Du 18 au 25 février, le régime a soumis l'enclave rebelle à un déluge de feu. Les deux derniers jours, les bombardements ont continué sur la région, mais avec une moindre intensité. Au total, 582 civils y ont été tués dont près de 150 enfants, selon l'OSDH.

D'après des correspondants de l'AFP, des habitants terrés dans des sous-sols avaient quitté leurs abris le matin au début de la trêve afin d'inspecter leurs maisons et de s'approvisionner. Mais ils y sont aussitôt retournés.

À Douma, principale ville de l'enclave, des habitants ont exprimé leur scepticisme sur la «trêve», en anticipant une réédition du scénario observé fin 2016 à Alep, la deuxième ville de Syrie reprise par le régime à coups de bombardements féroces et après un siège asphyxiant.

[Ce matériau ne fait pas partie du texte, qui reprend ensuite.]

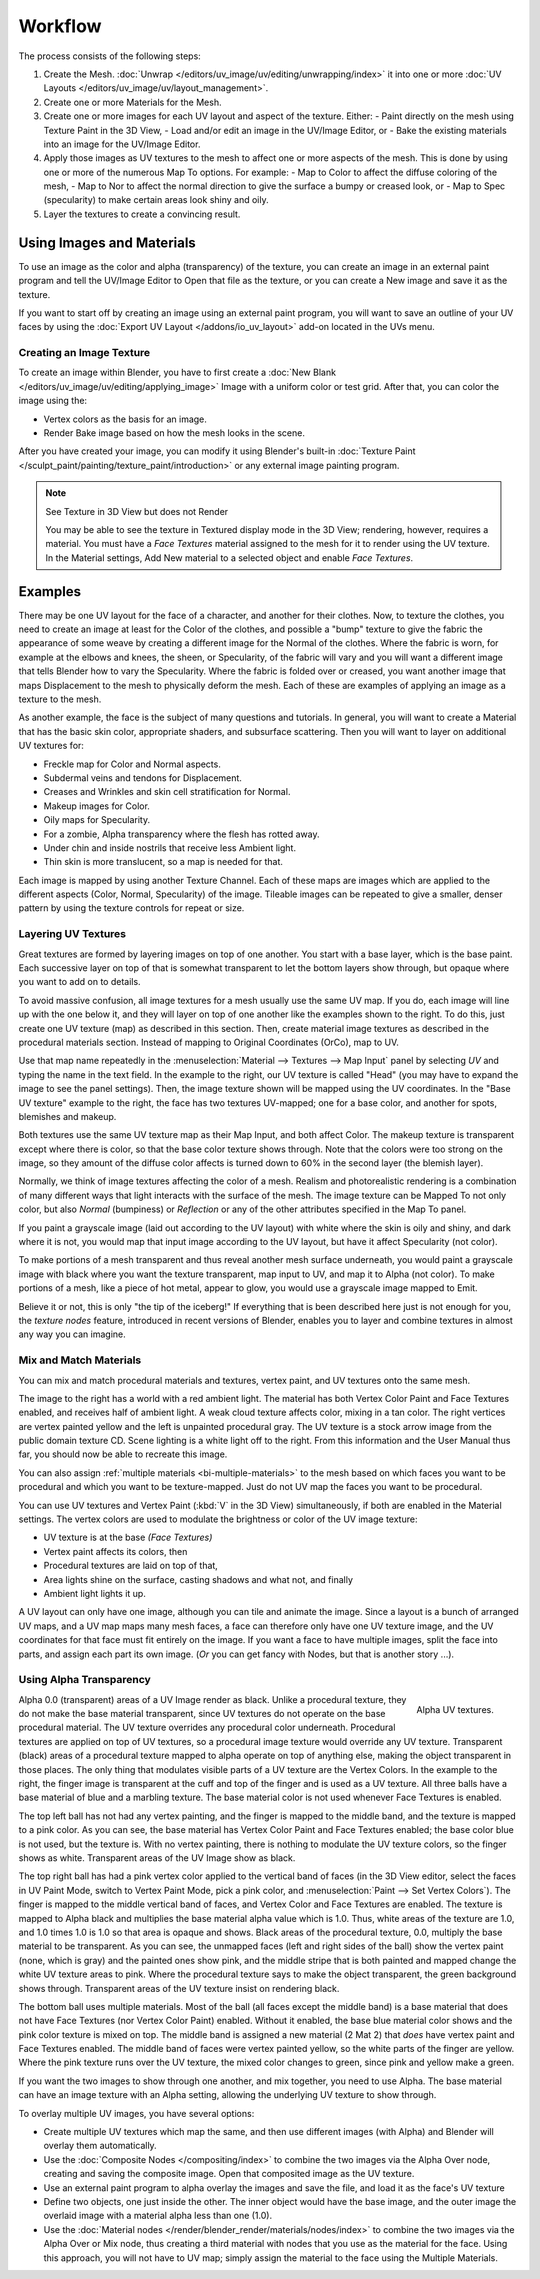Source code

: 
********
Workflow
********

The process consists of the following steps:

#. Create the Mesh. :doc:`Unwrap </editors/uv_image/uv/editing/unwrapping/index>` it into one or more
   :doc:`UV Layouts </editors/uv_image/uv/layout_management>`.
#. Create one or more Materials for the Mesh.
#. Create one or more images for each UV layout and aspect of the texture. Either:
   - Paint directly on the mesh using Texture Paint in the 3D View,
   - Load and/or edit an image in the UV/Image Editor, or
   - Bake the existing materials into an image for the UV/Image Editor.
#. Apply those images as UV textures to the mesh to affect one or more aspects of the mesh.
   This is done by using one or more of the numerous Map To options. For example:
   - Map to Color to affect the diffuse coloring of the mesh,
   - Map to Nor to affect the normal direction to give the surface a bumpy or creased look, or
   - Map to Spec (specularity) to make certain areas look shiny and oily.
#. Layer the textures to create a convincing result.


Using Images and Materials
==========================

To use an image as the color and alpha (transparency) of the texture, you can create an image
in an external paint program and tell the UV/Image Editor to Open that file as the texture,
or you can create a New image and save it as the texture.

If you want to start off by creating an image using an external paint program,
you will want to save an outline of your UV faces by using
the :doc:`Export UV Layout </addons/io_uv_layout>` add-on located in the UVs menu.


Creating an Image Texture
-------------------------

To create an image within Blender,
you have to first create a :doc:`New Blank </editors/uv_image/uv/editing/applying_image>`
Image with a uniform color or test grid.
After that, you can color the image using the:

- Vertex colors as the basis for an image.
- Render Bake image based on how the mesh looks in the scene.

After you have created your image,
you can modify it using Blender's built-in
:doc:`Texture Paint </sculpt_paint/painting/texture_paint/introduction>`
or any external image painting program.

.. note:: See Texture in 3D View but does not Render

   You may be able to see the texture in Textured display mode in the 3D View;
   rendering, however, requires a material.
   You must have a *Face Textures* material assigned to the mesh for it to render using the UV texture.
   In the Material settings, Add New material to a selected object and enable *Face Textures*.


Examples
========

There may be one UV layout for the face of a character, and another for their clothes. Now,
to texture the clothes, you need to create an image at least for the Color of the clothes, and
possible a "bump" texture to give the fabric the appearance of some weave by creating
a different image for the Normal of the clothes. Where the fabric is worn,
for example at the elbows and knees, the sheen, or Specularity, of the fabric will vary and
you will want a different image that tells Blender how to vary the Specularity.
Where the fabric is folded over or creased,
you want another image that maps Displacement to the mesh to physically deform the mesh.
Each of these are examples of applying an image as a texture to the mesh.

As another example, the face is the subject of many questions and tutorials. In general,
you will want to create a Material that has the basic skin color, appropriate shaders,
and subsurface scattering. Then you will want to layer on additional UV textures for:

- Freckle map for Color and Normal aspects.
- Subdermal veins and tendons for Displacement.
- Creases and Wrinkles and skin cell stratification for Normal.
- Makeup images for Color.
- Oily maps for Specularity.
- For a zombie, Alpha transparency where the flesh has rotted away.
- Under chin and inside nostrils that receive less Ambient light.
- Thin skin is more translucent, so a map is needed for that.

Each image is mapped by using another Texture Channel.
Each of these maps are images which are applied to
the different aspects (Color, Normal, Specularity) of the image.
Tileable images can be repeated to give a smaller,
denser pattern by using the texture controls for repeat or size.


Layering UV Textures
--------------------

Great textures are formed by layering images on top of one another.
You start with a base layer, which is the base paint. Each successive layer on top of that is
somewhat transparent to let the bottom layers show through,
but opaque where you want to add on to details.

To avoid massive confusion, all image textures for a mesh usually use the same UV map.
If you do, each image will line up with the one below it,
and they will layer on top of one another like the examples shown to the right. To do this,
just create one UV texture (map) as described in this section. Then,
create material image textures as described in the procedural materials section.
Instead of mapping to Original Coordinates (OrCo), map to UV.

Use that map name repeatedly in the :menuselection:`Material --> Textures --> Map Input`
panel by selecting *UV* and typing the name in the text field. In the example to the right,
our UV texture is called "Head" (you may have to expand the image to see the panel settings).
Then, the image texture shown will be mapped using the UV coordinates.
In the "Base UV texture" example to the right, the face has two textures UV-mapped;
one for a base color, and another for spots, blemishes and makeup.

Both textures use the same UV texture map as their Map Input, and both affect Color.
The makeup texture is transparent except where there is color,
so that the base color texture shows through.
Note that the colors were too strong on the image,
so they amount of the diffuse color affects is turned down to 60% in the second layer (the blemish layer).

Normally, we think of image textures affecting the color of a mesh. Realism and
photorealistic rendering is a combination of many different ways that light interacts with
the surface of the mesh. The image texture can be Mapped To not only color,
but also *Normal* (bumpiness)
or *Reflection* or any of the other attributes specified in the Map To panel.

If you paint a grayscale image (laid out according to the UV layout)
with white where the skin is oily and shiny, and dark where it is not,
you would map that input image according to the UV layout, but have it affect Specularity
(not color).

To make portions of a mesh transparent and thus reveal another mesh surface underneath,
you would paint a grayscale image with black where you want the texture transparent,
map input to UV, and map it to Alpha (not color). To make portions of a mesh,
like a piece of hot metal, appear to glow, you would use a grayscale image mapped to Emit.

Believe it or not, this is only "the tip of the iceberg!" If everything that is been described
here just is not enough for you, the *texture nodes* feature,
introduced in recent versions of Blender,
enables you to layer and combine textures in almost any way you can imagine.


Mix and Match Materials
-----------------------

.. figure:: /images/render_blender-render_textures_types_image_workflow_uv-mixmat.jpg
   :align: right

You can mix and match procedural materials and textures, vertex paint,
and UV textures onto the same mesh.

The image to the right has a world with a red ambient light.
The material has both Vertex Color Paint and Face Textures enabled,
and receives half of ambient light. A weak cloud texture affects color, mixing in a tan color.
The right vertices are vertex painted yellow and the left is unpainted procedural gray.
The UV texture is a stock arrow image from the public domain texture CD.
Scene lighting is a white light off to the right.
From this information and the User Manual thus far,
you should now be able to recreate this image.

You can also assign :ref:`multiple materials <bi-multiple-materials>`
to the mesh based on which faces you want to be procedural and which you want to be texture-mapped.
Just do not UV map the faces you want to be procedural.

You can use UV textures and Vertex Paint (:kbd:`V` in the 3D View) simultaneously,
if both are enabled in the Material settings.
The vertex colors are used to modulate the brightness or color of the UV image texture:

- UV texture is at the base *(Face Textures)*
- Vertex paint affects its colors, then
- Procedural textures are laid on top of that,
- Area lights shine on the surface, casting shadows and what not, and finally
- Ambient light lights it up.

A UV layout can only have one image, although you can tile and animate the image.
Since a layout is a bunch of arranged UV maps, and a UV map maps many mesh faces,
a face can therefore only have one UV texture image,
and the UV coordinates for that face must fit entirely on the image.
If you want a face to have multiple images, split the face into parts,
and assign each part its own image.
(*Or* you can get fancy with Nodes, but that is another story ...).


Using Alpha Transparency
------------------------

.. figure:: /images/render_blender-render_textures_types_image_workflow_uv-alpha.jpg
   :align: right
   :width: 200px

   Alpha UV textures.

Alpha 0.0 (transparent) areas of a UV Image render as black.
Unlike a procedural texture, they do not make the base material transparent,
since UV textures do not operate on the base procedural material.
The UV texture overrides any procedural color underneath.
Procedural textures are applied on top of UV textures,
so a procedural image texture would override any UV texture. Transparent (black)
areas of a procedural texture mapped to alpha operate on top of anything else,
making the object transparent in those places.
The only thing that modulates visible parts of a UV texture are the Vertex Colors.
In the example to the right,
the finger image is transparent at the cuff and top of the finger and is used as a UV texture.
All three balls have a base material of blue and a marbling texture.
The base material color is not used whenever Face Textures is enabled.

The top left ball has not had any vertex painting,
and the finger is mapped to the middle band, and the texture is mapped to a pink color.
As you can see, the base material has Vertex Color Paint and Face Textures enabled;
the base color blue is not used, but the texture is. With no vertex painting,
there is nothing to modulate the UV texture colors, so the finger shows as white.
Transparent areas of the UV Image show as black.

The top right ball has had a pink vertex color applied to the vertical band of faces
(in the 3D View editor, select the faces in UV Paint Mode, switch to Vertex Paint Mode,
pick a pink color, and :menuselection:`Paint --> Set Vertex Colors`).
The finger is mapped to the middle vertical band of faces,
and Vertex Color and Face Textures are enabled.
The texture is mapped to Alpha black and multiplies the base material alpha value which is 1.0.
Thus, white areas of the texture are 1.0, and 1.0 times 1.0 is 1.0
so that area is opaque and shows. Black areas of the procedural texture, 0.0,
multiply the base material to be transparent. As you can see, the unmapped faces
(left and right sides of the ball) show the vertex paint (none, which is gray)
and the painted ones show pink, and the middle stripe that is both painted and mapped change
the white UV texture areas to pink.
Where the procedural texture says to make the object transparent,
the green background shows through.
Transparent areas of the UV texture insist on rendering black.

The bottom ball uses multiple materials. Most of the ball (all faces except the middle band)
is a base material that does not have Face Textures (nor Vertex Color Paint) enabled.
Without it enabled, the base blue material color shows and the pink color texture is mixed on top.
The middle band is assigned a new material (2 Mat 2)
that *does* have vertex paint and Face Textures enabled.
The middle band of faces were vertex painted yellow,
so the white parts of the finger are yellow. Where the pink texture runs over the UV texture,
the mixed color changes to green, since pink and yellow make a green.

If you want the two images to show through one another, and mix together,
you need to use Alpha. The base material can have an image texture with an Alpha setting,
allowing the underlying UV texture to show through.

To overlay multiple UV images, you have several options:

- Create multiple UV textures which map the same,
  and then use different images (with Alpha) and Blender will overlay them automatically.
- Use the :doc:`Composite Nodes </compositing/index>` to combine the two images via the Alpha Over node,
  creating and saving the composite image. Open that composited image as the UV texture.
- Use an external paint program to alpha overlay the images and save the file,
  and load it as the face's UV texture
- Define two objects, one just inside the other.
  The inner object would have the base image,
  and the outer image the overlaid image with a material alpha less than one (1.0).
- Use the :doc:`Material nodes </render/blender_render/materials/nodes/index>`
  to combine the two images via the Alpha Over or Mix node,
  thus creating a third material with nodes that you use as the material for the face.
  Using this approach, you will not have to UV map;
  simply assign the material to the face using the Multiple Materials.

«Cette trêve est une farce. Je ne peux pas faire confiance à ses auteurs pour partir avec ma famille. C'est le régime qui nous tue, comment pourrais-je lui faire confiance ?», a affirmé à l'AFP Samer al-Bouydani.

«Nous avons deux options: mourir ou partir. La campagne menée jusque-là était une opération d'extermination», a dit Mohammed Al-Abdallah, originaire de Hammouriyé, en réclamant des «garanties internationales» pour sortir de l'enclave.

«Pompier, pyromane»

Avec la reprise des bombardements, l'ONU a estimé «impossible» d'envoyer des convois d'aide dans l'enclave rebelle assiégée depuis 2013 et dont les quelque 400 000 habitants subissent, en sus du pilonnage, pénuries de nourritures et de médicaments.

Selon le Bureau de coordination des affaires humanitaires de l'ONU (Ocha), plus de 700 personnes ont besoin d'une évacuation médicale urgente après que l'offensive du régime a mis hors d'état plusieurs hôpitaux et provoqué un bond des prix des aliments de première nécessité.

Pour le commandant des Forces américaines au Moyen-Orient, le général Joseph Votel, la Russie «joue à la fois le rôle de pyromane et celui de pompier», ce qui est «extrêmement déstabilisant». Elle «doit admettre qu'elle n'est pas capable de mettre fin au conflit syrien, ou alors qu'elle ne le souhaite pas».

Une attitude qui illustre les profondes divergences persistantes de la communauté internationale sur le conflit qui entrera le 15 mars dans sa huitième année sans qu'aucune solution ne pointe à l'horizon.

Déclenché en 2011 par la répression de manifestations pacifiques, ce conflit s'est complexifié au fil des ans avec l'implication de pays étrangers et de groupes djihadistes. Il a fait plus de 340 000 morts et jeté à la rue des millions de personnes.